Avec la pandémie de coronavirus, les scientifiques sont passés au premier plan. Qu’ils soient interrogés sur leurs recherches par les médias, ou qu’ils mènent des activités bénévoles de vulgarisation sur les réseaux sociaux, les chercheurs ont gagné une exposition inédite. Une attention souvent positive, mais qui s’accompagne aussi de sa contrepartie négative: harcèlement, lorsqu’il ne s’agit pas de menaces de mort. De part le monde, plusieurs en ont fait les frais.
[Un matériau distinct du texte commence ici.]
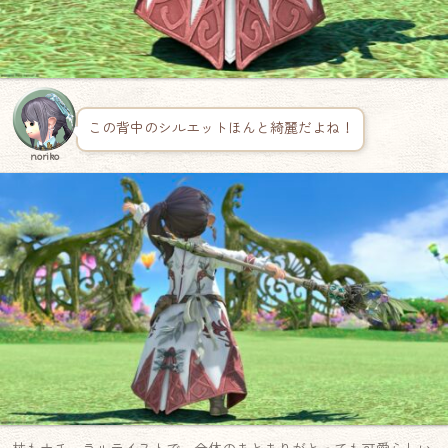
この背中のシルエットほんと綺麗だよね！
noriko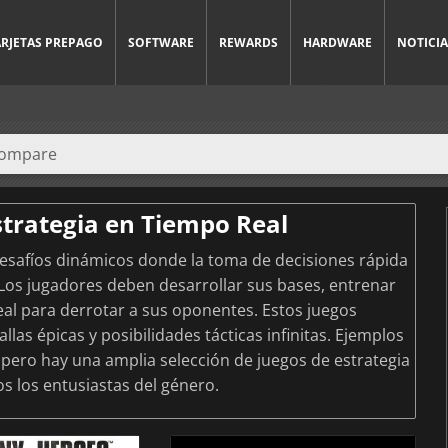
ARJETAS PREPAGO
SOFTWARE
REWARDS
HARDWARE
NOTICIA
strategia en Tiempo Real
desafíos dinámicos donde la toma de decisiones rápida
. Los jugadores deben desarrollar sus bases, entrenar
real para derrotar a sus oponentes. Estos juegos
as épicas y posibilidades tácticas infinitas. Ejemplos
I, pero hay una amplia selección de juegos de estrategia
s los entusiastas del género.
Pourquoi c’est inquiétant. En cette période de crise, les essais et erreurs du processus normal de construction des savoirs scientifiques se retrouvent davantage sous le feu des projecteurs. Certains chercheurs se retrouvent ainsi à endosser des rôles quasi-messianiques auprès du public, pour le meilleur ou pour le pire. Certains discours, comme sur l’efficacité de la chloroquine face au coronavirus (toujours pas avérée à ce stade, mais défendue par certaines figures controversées charismatiques), occupent tout l’espace public. Les contradicteurs se trouvent particulièrement exposés, même lorsqu’ils respectent la méthode scientifique.